Causal Strategic Learning with Competitive Selection
Kiet Q. H. Vo, Muneeb Aadil, Siu Lun Chau, Krikamol Muandet
TL;DR
This work studies causal strategic learning with selection in a sequential, multi-DM setting, showing that optimal selection rules must trade off between selecting the best agents and incentivising their improvement, while often relying on noncausal outcome predictions. It derives an explicit AO selection rule $\bm{\theta}^{AO}=\frac{\bm{\alpha}+\gamma\bm{\mathcal{E}}\bm{\mathcal{E}}^{\top}\bm{\theta}^{*}}{\|\bm{\alpha}+\gamma\bm{\mathcal{E}}\bm{\mathcal{E}}^{\top}\bm{\theta}^{*}\|_2}$ under linearity and boundedness assumptions, and identifies welfare safeguards via a positive cosine between the AO direction and the causal-improvement direction. To recover true causal parameters from observational data under selection, the paper introduces ranking-based strategies and Mean-shift Linear Regression (MSLR), along with a cooperative protocol that enables unbiased estimation when multiple DMs are involved. The experimental results on synthetic admissions data illustrate that AO decisions improve utility and that MSLR yields consistent estimates of $\bm{\theta}^{*}$, even under competitive selection, highlighting the importance of causal modeling and regulatory coordination to mitigate gaming and preserve agent welfare.
Abstract
We study the problem of agent selection in causal strategic learning under multiple decision makers and address two key challenges that come with it. Firstly, while much of prior work focuses on studying a fixed pool of agents that remains static regardless of their evaluations, we consider the impact of selection procedure by which agents are not only evaluated, but also selected. When each decision maker unilaterally selects agents by maximising their own utility, we show that the optimal selection rule is a trade-off between selecting the best agents and providing incentives to maximise the agents' improvement. Furthermore, this optimal selection rule relies on incorrect predictions of agents' outcomes. Hence, we study the conditions under which a decision maker's optimal selection rule will not lead to deterioration of agents' outcome nor cause unjust reduction in agents' selection chance.
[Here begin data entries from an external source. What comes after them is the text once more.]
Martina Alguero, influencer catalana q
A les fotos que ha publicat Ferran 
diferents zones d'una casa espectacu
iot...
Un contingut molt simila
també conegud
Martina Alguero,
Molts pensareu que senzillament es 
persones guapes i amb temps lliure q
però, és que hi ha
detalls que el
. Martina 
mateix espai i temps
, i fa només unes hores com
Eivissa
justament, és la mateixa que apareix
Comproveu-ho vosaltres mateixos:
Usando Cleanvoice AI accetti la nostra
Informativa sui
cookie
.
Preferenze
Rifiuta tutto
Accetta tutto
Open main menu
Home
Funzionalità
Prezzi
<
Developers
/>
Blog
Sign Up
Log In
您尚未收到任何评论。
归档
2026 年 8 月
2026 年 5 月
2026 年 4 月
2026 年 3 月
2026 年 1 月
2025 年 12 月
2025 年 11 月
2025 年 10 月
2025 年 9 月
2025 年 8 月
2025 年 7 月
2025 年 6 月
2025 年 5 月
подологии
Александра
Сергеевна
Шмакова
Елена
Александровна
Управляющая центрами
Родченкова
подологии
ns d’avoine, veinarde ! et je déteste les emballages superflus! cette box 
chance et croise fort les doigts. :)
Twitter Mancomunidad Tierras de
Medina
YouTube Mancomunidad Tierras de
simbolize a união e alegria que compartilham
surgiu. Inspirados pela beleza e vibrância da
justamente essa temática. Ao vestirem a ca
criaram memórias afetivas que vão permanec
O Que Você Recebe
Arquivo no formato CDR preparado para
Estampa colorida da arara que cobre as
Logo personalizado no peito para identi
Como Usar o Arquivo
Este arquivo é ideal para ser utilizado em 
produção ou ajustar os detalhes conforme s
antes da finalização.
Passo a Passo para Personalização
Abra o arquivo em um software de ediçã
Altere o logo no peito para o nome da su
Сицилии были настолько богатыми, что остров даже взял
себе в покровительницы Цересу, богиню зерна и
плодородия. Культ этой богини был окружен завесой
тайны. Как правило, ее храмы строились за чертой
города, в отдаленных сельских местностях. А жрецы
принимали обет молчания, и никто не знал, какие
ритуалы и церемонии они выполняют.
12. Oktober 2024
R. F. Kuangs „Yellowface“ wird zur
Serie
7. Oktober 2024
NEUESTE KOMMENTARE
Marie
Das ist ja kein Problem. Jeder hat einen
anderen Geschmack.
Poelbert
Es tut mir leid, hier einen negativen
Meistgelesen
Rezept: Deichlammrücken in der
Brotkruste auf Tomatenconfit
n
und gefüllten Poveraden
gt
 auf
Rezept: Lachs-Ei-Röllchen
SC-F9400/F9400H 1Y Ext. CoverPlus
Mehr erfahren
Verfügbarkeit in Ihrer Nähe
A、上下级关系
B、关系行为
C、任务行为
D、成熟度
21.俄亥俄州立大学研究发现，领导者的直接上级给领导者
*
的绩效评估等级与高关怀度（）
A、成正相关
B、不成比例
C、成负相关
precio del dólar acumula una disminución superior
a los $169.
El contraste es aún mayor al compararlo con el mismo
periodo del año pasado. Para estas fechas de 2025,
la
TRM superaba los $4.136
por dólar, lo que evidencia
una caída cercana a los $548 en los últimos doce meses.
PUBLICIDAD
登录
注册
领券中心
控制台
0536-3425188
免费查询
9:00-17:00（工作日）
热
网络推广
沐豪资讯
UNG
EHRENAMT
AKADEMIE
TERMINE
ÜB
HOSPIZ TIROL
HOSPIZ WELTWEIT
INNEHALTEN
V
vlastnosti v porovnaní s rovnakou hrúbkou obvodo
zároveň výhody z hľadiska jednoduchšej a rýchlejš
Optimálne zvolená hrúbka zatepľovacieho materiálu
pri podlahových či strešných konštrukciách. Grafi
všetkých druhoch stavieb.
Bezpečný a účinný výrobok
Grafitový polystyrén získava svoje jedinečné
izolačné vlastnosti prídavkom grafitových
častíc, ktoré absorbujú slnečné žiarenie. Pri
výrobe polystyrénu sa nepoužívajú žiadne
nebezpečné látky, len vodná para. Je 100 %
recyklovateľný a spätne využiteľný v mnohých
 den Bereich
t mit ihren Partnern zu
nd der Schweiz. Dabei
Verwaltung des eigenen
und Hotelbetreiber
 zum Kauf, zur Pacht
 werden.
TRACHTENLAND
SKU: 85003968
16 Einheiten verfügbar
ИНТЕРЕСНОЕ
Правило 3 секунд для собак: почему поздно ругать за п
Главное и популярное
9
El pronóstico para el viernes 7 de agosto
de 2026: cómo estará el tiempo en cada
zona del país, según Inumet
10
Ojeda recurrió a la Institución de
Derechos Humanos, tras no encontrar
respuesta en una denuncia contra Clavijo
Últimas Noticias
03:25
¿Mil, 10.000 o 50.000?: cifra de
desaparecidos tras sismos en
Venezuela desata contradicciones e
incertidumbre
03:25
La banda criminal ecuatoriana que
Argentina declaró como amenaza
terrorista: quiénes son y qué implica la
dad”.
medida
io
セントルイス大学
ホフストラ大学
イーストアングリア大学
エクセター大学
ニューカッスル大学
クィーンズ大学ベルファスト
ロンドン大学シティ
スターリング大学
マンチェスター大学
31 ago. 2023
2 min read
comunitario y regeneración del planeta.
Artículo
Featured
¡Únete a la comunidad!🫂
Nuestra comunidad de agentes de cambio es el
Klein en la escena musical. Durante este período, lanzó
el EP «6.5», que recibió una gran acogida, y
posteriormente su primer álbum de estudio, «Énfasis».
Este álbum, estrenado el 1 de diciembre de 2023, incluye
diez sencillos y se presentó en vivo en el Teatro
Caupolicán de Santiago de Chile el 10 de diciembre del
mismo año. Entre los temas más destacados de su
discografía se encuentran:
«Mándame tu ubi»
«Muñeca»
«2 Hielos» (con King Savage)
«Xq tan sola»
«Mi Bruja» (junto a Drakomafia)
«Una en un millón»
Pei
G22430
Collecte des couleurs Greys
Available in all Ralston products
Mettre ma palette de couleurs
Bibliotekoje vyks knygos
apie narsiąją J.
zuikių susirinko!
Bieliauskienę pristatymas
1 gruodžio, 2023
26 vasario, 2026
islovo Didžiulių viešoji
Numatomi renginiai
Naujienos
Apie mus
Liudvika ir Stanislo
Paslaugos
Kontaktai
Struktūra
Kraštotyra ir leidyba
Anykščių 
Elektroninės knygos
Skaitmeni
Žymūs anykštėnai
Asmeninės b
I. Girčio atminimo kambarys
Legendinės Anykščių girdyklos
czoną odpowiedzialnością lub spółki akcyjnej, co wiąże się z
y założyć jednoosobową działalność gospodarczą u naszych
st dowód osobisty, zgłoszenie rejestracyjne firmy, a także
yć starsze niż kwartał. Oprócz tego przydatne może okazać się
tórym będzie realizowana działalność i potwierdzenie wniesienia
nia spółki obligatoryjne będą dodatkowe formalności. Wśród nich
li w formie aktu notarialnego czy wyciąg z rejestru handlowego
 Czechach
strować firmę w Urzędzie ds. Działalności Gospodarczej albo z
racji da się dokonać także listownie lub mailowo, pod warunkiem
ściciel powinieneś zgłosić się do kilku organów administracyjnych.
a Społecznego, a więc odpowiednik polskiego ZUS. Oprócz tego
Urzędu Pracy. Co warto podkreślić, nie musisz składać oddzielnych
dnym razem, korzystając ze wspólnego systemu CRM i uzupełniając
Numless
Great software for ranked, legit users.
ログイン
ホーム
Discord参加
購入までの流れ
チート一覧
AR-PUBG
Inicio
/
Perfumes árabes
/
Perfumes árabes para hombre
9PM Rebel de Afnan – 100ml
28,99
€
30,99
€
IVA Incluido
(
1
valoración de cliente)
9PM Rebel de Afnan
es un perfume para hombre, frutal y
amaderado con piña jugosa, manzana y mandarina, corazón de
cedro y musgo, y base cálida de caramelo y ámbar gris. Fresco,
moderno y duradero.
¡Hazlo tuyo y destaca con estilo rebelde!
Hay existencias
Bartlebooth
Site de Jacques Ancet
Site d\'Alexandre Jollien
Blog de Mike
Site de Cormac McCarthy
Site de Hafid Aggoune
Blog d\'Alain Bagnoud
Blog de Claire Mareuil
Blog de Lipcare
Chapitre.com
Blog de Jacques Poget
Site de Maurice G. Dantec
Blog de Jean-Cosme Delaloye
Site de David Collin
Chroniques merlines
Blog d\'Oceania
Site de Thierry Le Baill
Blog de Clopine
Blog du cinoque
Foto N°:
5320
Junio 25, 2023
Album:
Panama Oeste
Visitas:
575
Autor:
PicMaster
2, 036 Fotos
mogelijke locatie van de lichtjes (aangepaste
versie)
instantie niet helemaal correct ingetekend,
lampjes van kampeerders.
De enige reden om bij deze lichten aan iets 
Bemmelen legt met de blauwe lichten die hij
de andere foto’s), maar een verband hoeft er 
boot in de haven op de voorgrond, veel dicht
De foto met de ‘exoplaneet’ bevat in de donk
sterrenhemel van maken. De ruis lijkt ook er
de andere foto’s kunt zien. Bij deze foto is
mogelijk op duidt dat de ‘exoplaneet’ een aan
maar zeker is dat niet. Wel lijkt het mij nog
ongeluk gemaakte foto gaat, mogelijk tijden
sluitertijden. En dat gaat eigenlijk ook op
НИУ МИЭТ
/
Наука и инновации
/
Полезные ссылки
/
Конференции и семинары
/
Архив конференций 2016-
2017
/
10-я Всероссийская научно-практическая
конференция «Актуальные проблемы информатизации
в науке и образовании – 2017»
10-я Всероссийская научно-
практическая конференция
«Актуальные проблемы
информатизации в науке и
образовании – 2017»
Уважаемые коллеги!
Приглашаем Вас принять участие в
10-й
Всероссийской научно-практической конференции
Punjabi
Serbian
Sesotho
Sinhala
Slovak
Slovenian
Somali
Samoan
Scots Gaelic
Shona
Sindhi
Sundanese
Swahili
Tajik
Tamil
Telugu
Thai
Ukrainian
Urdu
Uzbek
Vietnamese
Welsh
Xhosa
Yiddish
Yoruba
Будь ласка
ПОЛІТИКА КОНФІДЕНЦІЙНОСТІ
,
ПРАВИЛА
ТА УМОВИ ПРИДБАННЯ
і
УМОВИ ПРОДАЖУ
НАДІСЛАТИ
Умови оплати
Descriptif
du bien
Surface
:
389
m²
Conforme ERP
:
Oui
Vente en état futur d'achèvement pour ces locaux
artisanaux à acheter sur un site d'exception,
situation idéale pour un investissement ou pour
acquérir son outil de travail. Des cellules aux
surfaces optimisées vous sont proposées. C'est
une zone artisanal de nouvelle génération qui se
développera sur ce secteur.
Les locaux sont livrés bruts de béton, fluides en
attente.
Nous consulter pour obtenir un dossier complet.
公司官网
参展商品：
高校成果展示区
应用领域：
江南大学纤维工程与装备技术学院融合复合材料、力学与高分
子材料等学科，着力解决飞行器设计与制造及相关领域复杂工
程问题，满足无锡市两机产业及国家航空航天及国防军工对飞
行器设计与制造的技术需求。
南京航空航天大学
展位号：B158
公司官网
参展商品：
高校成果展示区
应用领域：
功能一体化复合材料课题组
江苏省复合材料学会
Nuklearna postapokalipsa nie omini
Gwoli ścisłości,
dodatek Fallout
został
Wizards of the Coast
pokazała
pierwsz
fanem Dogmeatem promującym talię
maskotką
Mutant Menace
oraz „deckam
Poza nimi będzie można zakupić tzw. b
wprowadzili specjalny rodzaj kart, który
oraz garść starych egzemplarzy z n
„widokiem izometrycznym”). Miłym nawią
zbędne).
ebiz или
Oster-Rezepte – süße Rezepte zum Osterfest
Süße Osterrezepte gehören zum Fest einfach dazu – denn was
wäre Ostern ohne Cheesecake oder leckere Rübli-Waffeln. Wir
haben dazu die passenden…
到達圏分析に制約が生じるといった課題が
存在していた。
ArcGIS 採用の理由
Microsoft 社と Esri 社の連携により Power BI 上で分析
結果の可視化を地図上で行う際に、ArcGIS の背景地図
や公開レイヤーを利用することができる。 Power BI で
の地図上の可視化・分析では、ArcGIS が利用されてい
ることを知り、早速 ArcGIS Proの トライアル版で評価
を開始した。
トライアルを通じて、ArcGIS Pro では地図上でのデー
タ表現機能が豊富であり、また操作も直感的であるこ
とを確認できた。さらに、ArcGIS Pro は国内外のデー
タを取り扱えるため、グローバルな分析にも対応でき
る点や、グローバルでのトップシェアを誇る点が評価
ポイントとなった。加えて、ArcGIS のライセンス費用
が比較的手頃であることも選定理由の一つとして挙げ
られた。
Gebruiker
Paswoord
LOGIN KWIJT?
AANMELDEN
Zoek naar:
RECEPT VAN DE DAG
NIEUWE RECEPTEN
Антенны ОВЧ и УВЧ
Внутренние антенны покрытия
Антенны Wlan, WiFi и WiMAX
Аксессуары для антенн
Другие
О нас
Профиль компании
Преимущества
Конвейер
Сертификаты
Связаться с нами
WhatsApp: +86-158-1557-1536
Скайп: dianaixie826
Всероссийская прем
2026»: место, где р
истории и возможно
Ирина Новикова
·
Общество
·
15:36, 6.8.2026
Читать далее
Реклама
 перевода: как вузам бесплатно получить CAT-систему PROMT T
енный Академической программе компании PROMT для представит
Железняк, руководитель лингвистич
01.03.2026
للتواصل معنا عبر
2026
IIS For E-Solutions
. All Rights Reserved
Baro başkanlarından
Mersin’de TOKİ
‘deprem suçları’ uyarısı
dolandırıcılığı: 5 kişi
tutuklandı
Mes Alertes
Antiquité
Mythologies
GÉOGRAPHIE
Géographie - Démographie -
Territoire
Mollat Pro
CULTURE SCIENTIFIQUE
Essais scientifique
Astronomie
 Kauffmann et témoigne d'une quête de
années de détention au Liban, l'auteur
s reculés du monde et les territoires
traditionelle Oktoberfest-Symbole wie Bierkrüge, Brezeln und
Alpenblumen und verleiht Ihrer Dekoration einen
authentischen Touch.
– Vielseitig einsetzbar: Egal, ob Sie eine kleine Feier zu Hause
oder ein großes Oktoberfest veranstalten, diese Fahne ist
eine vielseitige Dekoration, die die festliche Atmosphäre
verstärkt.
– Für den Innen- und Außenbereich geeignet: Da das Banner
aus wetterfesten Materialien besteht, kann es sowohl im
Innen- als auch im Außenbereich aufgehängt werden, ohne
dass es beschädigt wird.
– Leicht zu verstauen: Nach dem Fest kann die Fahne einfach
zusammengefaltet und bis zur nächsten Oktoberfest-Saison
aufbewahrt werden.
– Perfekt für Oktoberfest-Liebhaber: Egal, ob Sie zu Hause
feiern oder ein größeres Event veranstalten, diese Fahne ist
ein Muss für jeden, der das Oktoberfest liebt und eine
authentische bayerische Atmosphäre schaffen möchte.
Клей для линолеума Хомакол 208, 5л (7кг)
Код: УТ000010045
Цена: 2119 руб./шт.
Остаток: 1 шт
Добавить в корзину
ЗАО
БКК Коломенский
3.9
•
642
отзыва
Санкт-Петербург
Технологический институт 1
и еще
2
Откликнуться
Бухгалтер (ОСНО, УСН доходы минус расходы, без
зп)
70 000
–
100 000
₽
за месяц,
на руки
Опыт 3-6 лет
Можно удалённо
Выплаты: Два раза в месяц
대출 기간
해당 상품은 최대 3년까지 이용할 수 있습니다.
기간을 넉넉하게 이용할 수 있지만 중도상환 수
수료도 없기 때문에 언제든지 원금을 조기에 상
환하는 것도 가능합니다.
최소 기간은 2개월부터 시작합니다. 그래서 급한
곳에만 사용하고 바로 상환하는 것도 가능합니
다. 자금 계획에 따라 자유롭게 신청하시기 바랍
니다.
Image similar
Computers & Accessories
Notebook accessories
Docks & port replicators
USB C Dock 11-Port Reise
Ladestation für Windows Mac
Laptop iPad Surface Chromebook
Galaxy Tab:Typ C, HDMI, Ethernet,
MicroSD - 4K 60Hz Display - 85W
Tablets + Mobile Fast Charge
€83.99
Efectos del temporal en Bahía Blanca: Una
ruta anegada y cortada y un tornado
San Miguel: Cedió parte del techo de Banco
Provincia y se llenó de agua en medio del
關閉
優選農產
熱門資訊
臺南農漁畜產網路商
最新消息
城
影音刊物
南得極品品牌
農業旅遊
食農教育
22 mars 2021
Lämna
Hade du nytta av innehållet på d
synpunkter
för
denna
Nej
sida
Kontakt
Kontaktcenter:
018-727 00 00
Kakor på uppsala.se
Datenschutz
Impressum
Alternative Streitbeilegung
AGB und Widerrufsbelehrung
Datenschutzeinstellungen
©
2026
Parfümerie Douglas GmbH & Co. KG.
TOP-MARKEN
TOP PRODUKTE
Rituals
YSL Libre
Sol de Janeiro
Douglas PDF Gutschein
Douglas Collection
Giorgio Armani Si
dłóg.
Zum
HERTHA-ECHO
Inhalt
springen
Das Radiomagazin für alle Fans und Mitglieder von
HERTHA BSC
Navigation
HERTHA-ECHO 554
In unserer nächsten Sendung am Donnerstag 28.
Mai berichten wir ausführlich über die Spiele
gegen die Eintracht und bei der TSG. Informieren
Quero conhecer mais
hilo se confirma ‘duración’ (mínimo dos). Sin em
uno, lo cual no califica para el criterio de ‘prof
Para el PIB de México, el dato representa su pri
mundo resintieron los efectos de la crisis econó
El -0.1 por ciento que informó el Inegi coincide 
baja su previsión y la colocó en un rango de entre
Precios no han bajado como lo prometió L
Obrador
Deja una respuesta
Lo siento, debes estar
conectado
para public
To that end, we provide an analytical form of the optimal selection rule and a mechanism to retrieve the causal parameters from observational data, under certain assumptions on agents' behaviour. Secondly, when there are multiple decision makers, the interference between selection rules introduces another source of biases in estimating the underlying causal parameters. To address this problem, we provide a cooperative protocol which all decision makers must collectively adopt to recover the true causal parameters. Lastly, we complement our theoretical results with simulation studies. Our results highlight not only the importance of causal modeling as a strategy to mitigate the effect of gaming, as suggested by previous work, but also the need of a benevolent regulator to enable it.